> [Exercises to complete]:
A - In the talk on Odin's sacrifice, what does Odin give up his eye for?
B - Resume the talk on Odin's sacrifice, carrying it on from its last sentence.

> [Supplied passage]:
+--
There’s this philosophy of the law of attraction that says, “Oh, I need to feel good, and if it doesn’t feel good, don’t do it.” Look, you’re never going to feel good about getting out of bed at 5:00 a.m. It’s just not gonna happen. You’re not gonna feel good when you’re sitting and relaxing, and it’s time to go to the gym. But when you’re doing it, oh, then you feel good. That comes afterward. So if we’re going to be judging ourselves based upon our feel-good, we’re gonna lose the game completely. That’s not what is meant. What is meant is when it’s grounded in your identity, it’s grounded in who you are. Because it’s who I am, I will get up, and I will do that 5:00 a.m., 5:30 meditation every single day, no matter what happens, no matter how tired I am, because I’m cultivating my will, my strength, my power.
Now here is the big question, and this is the next part, and that’s why I stamped earlier, and I said, you know, we’re going to look back to the other part about the sacrifice of the eye. It is oftentimes depicted to the eyes that one is almost looking in the future, and one is looking to the past. It’s the concept of Juno, of Janus, which one face looks to the past, one to the future, and one to the present—these three points. But it’s very common that we experience these two, and then we see the depiction of the centaur with a singular eye. We see the eye of Shiva, the singular eye of destruction. We see the mind’s eye—all these depictions, all these ideas come back to highlight to us a very fundamental concept.
Why don’t you want to get out of bed that morning? You know, why are you staying in longer than you should? You see, before we can get to that state of sacrificing ourselves for ourselves, we need to begin with these systematic portions of the journey that Odin takes us through, these lessons that are embedded inside of it. He sacrifices the eye for knowledge, for gnosis.
+--
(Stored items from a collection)
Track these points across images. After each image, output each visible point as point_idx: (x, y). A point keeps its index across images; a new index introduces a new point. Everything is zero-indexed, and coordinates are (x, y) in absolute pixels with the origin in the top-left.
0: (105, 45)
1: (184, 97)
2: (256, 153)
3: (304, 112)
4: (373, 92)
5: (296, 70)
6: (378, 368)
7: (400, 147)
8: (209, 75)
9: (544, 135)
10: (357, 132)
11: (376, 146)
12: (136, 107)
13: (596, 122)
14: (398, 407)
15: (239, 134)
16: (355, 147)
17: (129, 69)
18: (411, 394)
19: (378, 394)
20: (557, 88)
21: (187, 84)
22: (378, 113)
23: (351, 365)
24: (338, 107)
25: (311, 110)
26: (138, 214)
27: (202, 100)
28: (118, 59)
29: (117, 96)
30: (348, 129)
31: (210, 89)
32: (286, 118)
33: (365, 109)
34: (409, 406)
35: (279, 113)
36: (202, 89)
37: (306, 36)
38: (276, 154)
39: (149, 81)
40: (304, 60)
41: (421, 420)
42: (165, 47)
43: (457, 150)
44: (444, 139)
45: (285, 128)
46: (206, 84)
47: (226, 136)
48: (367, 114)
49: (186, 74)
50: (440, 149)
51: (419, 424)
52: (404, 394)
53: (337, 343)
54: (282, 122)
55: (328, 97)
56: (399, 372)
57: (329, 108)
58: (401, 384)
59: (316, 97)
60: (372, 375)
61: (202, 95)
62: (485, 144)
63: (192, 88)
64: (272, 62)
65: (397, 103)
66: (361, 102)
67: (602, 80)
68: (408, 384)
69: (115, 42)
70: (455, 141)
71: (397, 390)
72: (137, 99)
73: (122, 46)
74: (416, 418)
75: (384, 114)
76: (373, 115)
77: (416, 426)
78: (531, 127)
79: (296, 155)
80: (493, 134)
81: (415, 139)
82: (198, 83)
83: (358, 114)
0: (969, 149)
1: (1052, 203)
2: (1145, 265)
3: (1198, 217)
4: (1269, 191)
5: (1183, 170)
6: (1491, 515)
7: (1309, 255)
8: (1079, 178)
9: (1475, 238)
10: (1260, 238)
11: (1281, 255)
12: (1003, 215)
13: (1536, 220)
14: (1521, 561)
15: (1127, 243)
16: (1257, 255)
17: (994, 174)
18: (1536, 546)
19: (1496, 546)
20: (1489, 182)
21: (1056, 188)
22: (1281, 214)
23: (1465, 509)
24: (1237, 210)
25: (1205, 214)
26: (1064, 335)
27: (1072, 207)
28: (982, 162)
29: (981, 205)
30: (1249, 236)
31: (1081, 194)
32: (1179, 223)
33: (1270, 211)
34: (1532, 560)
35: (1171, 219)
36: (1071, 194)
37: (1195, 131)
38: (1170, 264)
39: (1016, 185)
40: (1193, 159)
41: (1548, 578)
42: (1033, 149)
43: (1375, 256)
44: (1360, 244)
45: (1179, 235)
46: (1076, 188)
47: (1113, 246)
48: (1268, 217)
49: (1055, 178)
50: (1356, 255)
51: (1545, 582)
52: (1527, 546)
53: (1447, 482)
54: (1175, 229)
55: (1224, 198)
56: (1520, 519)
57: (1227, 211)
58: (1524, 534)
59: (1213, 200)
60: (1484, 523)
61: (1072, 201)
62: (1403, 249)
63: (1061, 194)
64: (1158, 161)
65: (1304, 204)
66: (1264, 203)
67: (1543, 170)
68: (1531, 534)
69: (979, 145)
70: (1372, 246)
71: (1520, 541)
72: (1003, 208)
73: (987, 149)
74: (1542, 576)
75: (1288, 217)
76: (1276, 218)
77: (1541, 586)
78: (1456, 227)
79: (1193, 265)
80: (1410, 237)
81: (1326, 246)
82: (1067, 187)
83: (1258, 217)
+--
> [Answers for this exercise]:
A - He sacrifices the eye for knowledge, for gnosis.

B -
Every problem in spirituality can oftentimes be traced back—maybe not everyone, but a lot of problems in our spirituality can be traced back to the fact that we live in our past. How do you live in your past? A great example of this is in the Tree of Life. In the Tree of Life, when we raise up the Tree of Life, we come to Tiferet. In Tiferet, there are many translations or ideas and concepts attributed to this, and my favorite is the attribution of beauty and the attribution of imagination. Tiferet is the beauty because Tiferet represents very much the higher self in that sense, or at least the solar self, if we will. By representing the solar self, we find this part of ourselves that gets fragmented.
Now remember, we started off this journey, and we talked about how mommy and daddy did something wrong, and it started fragmenting, a relationship broke, it started fragmenting—this is our own Qliphoth, this is the light that comes in, and the current Sephiroth isn’t strong enough to handle it, so it shatters, and the Qliphoth is created. But the Qliphoth, even though it has the friction and everything inside of it, at its root is still the need to suit. In other words, that initial light is still inside there. Our job is to go in and retrieve it, not wallow in it. Not, “I’m a black magician,” no. It’s to go into it, transmute the darkness, unlock its power, unlock its light, and then reintegrate the portion—finish the journey. It’s a journey; it’s not just a get-stuck-in-one-spot.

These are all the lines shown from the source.